Similarly, the Court’s approach to delay and to the irrelevance of the complainant’s occupation fits comfortably within existing principles:

  • Delay generally mitigates sentence only where:
    • It is exceptional or inordinate, and/or
    • It has caused particular hardship or prejudice to the offender.
  • Sex workers (escorts, prostitutes) are recognised as equally entitled to protection from violence and sexual assault, and it is established that they do not consent to any and all sexual touching; consent must be specific, ongoing and freely given for each act.

5.2 Escort Status as Irrelevant to Seriousness

An important confirmatory point in this case is the explicit rejection of any diminution in seriousness because the complainant was an escort:

  • The applicant’s own remark – “This isn't even a sexual offence.
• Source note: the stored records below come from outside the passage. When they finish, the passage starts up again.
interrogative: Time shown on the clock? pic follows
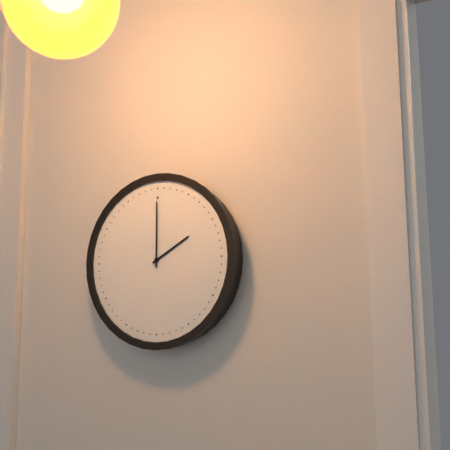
2:00
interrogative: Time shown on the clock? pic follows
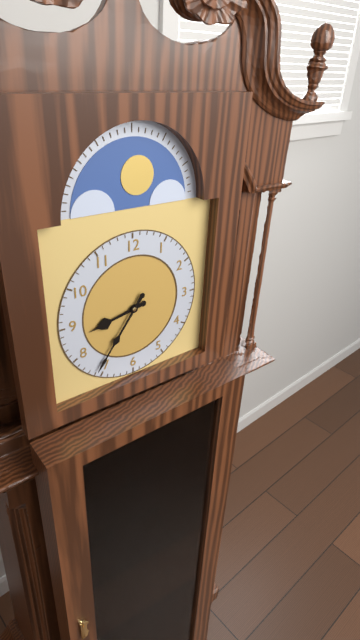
8:36
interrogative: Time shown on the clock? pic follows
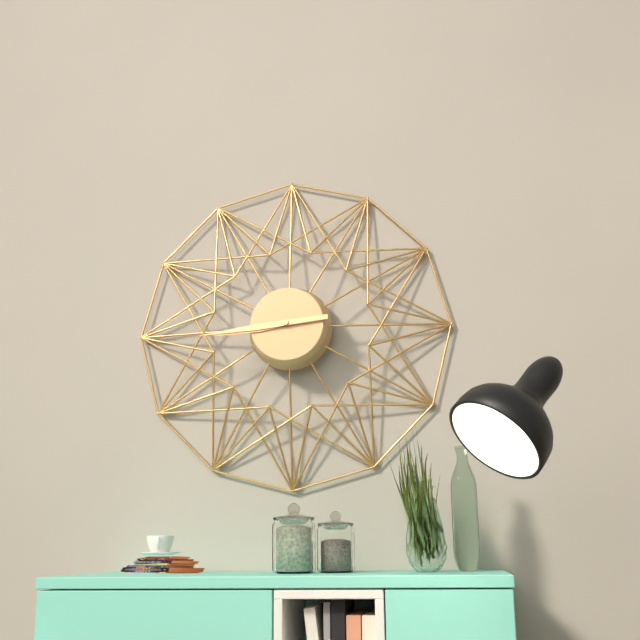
8:44
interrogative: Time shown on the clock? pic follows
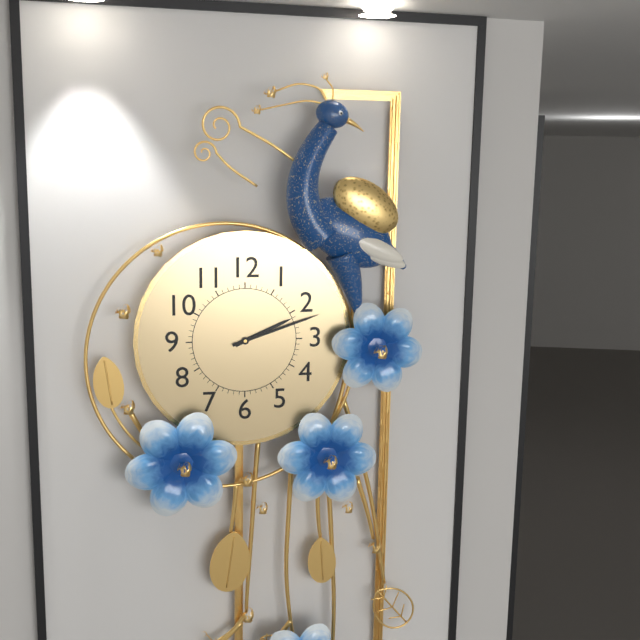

That girl is an escort.” – reflects the very attitude the law rejects: that sex workers’ bodily autonomy is somehow less worthy of respect.
  • The single judge stressed that:
    • The fact that the victim was an escort,
    • Her later physical retaliation against the applicant, and
    • The applicant’s previous uneventful engagements with escorts,
    did not reduce the seriousness of the conduct (para 18(a)).

The Court of Appeal’s endorsement of this view (para 19) underscores and reaffirms a central principle of sexual offences law: all persons, including sex workers, are entitled to the full protection of the criminal law in relation to consent, violence, and sexual autonomy. Nothing about a person’s occupation licences or mitigates sexual assault.

Practically, this means:

  • Defence submissions that “it was only an escort” will find no traction in sentence appeals.
  • Judges are entitled – and expected – to treat such comments as aggravating of risk, insofar as they reveal distorted attitudes to consent.
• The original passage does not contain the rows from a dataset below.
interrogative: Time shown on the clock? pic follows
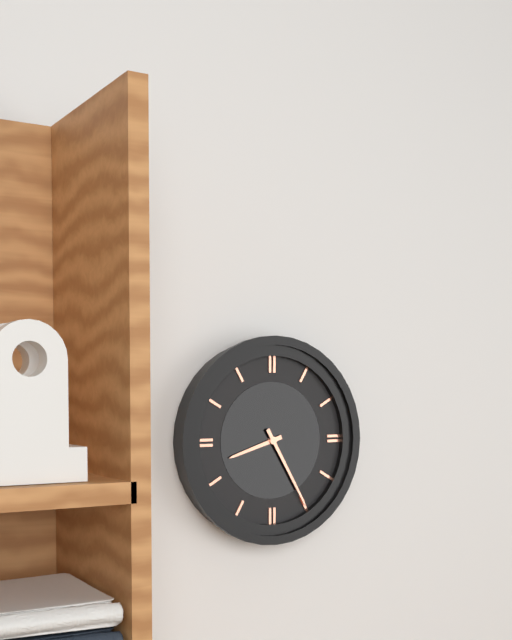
8:25
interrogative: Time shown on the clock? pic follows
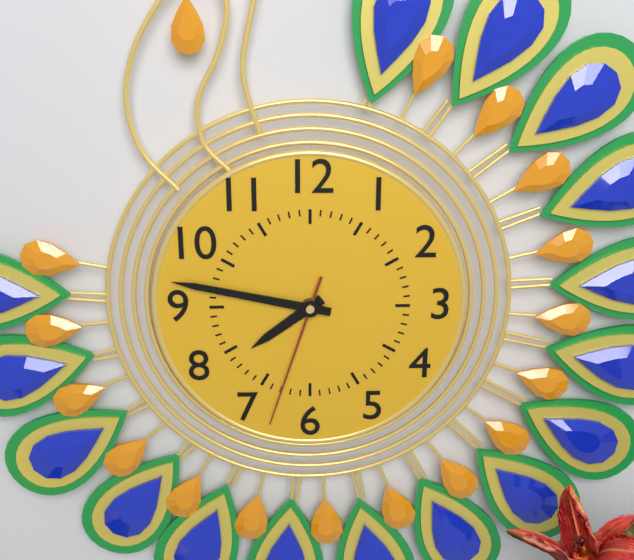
7:47:33
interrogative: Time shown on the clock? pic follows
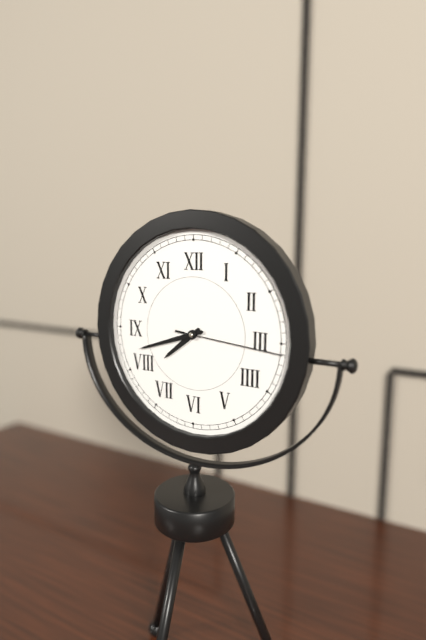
7:42:16
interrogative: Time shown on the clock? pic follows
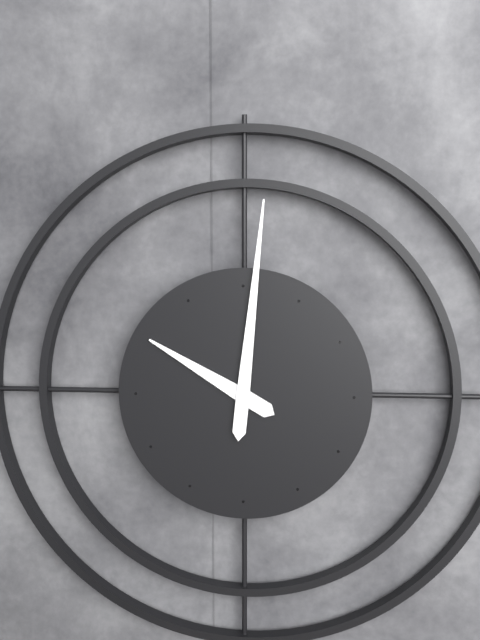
10:01
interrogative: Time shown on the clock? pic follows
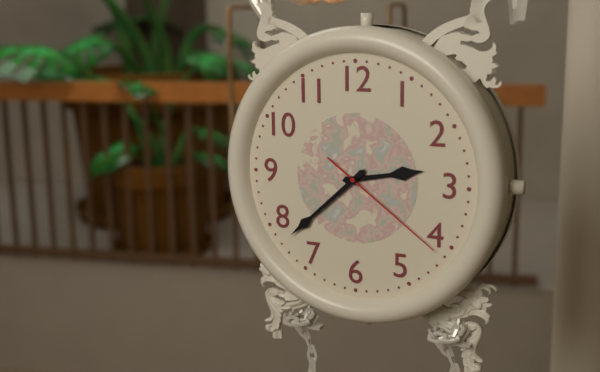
2:38:21
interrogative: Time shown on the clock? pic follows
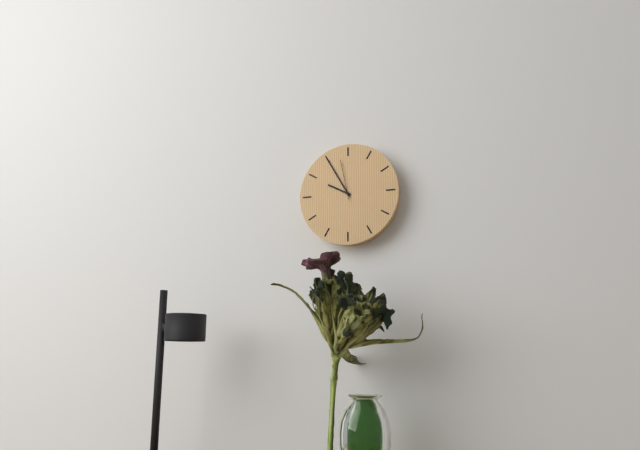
9:55
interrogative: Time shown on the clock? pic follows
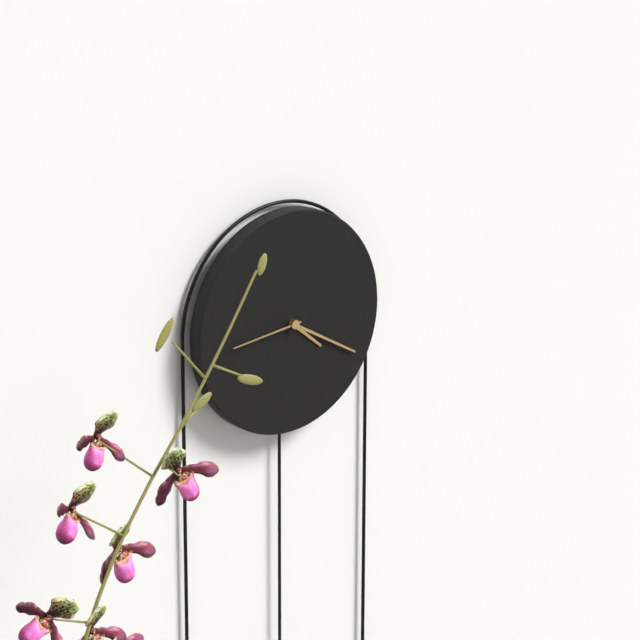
4:20:44
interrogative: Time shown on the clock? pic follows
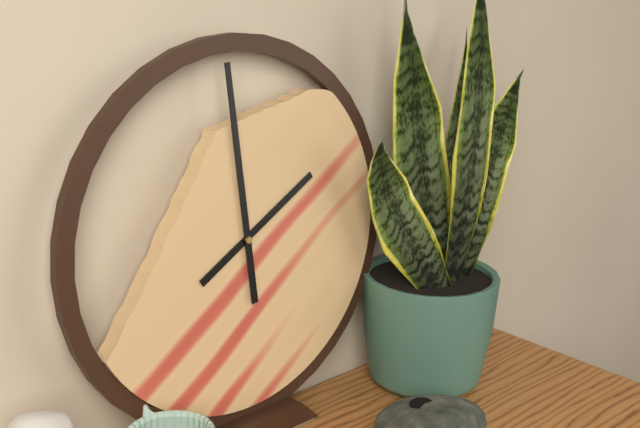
1:59
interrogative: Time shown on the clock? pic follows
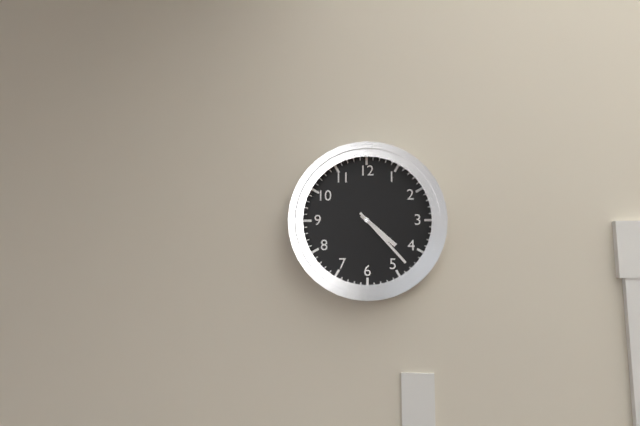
4:23
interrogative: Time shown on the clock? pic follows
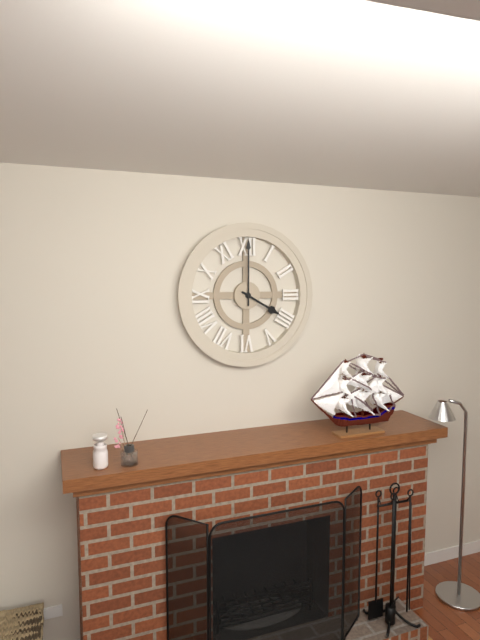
4:00
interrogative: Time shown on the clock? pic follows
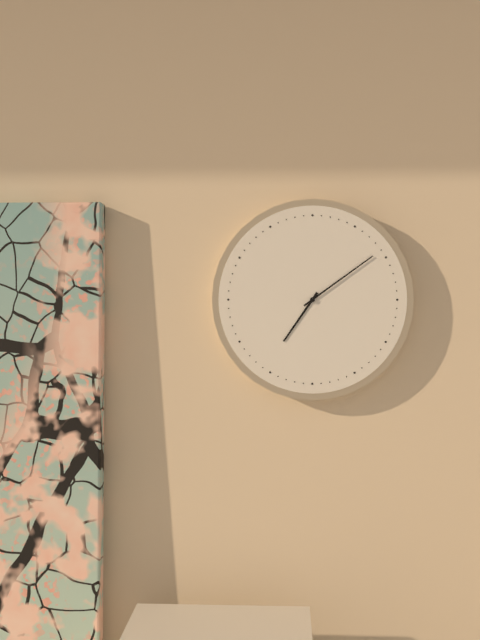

5.3 Dangerousness and “Borderline” Cases

A central feature is the way the Court treats a PSR which described the case as:

“a borderline case as far as dangerousness is concerned, but … [he] does, in my view, satisfy the dangerousness criteria.” (para 13)

Dangerousness in this context means that the offender presents a significant risk of serious harm to members of the public through the commission of further specified offences. The decision shows:

  • A case can be borderline yet still lawfully justify an extended sentence, provided:
    • The court, having regard to all material (offence, history, PSR), is positively satisfied the criteria are met.
  • The PSR is advisory, not determinative; the judge is not bound by its precise classification.
  • Qualitative features carry weight:
    • Escalation from prior violence/property offending to serious sexual violence;
    • Misogynistic or dismissive attitudes (“she’s an escort, so it’s not really sexual offending”);
    • Total lack of remorse or insight;
    • Uncertainty as to when, if at all, the offender might be safe to release.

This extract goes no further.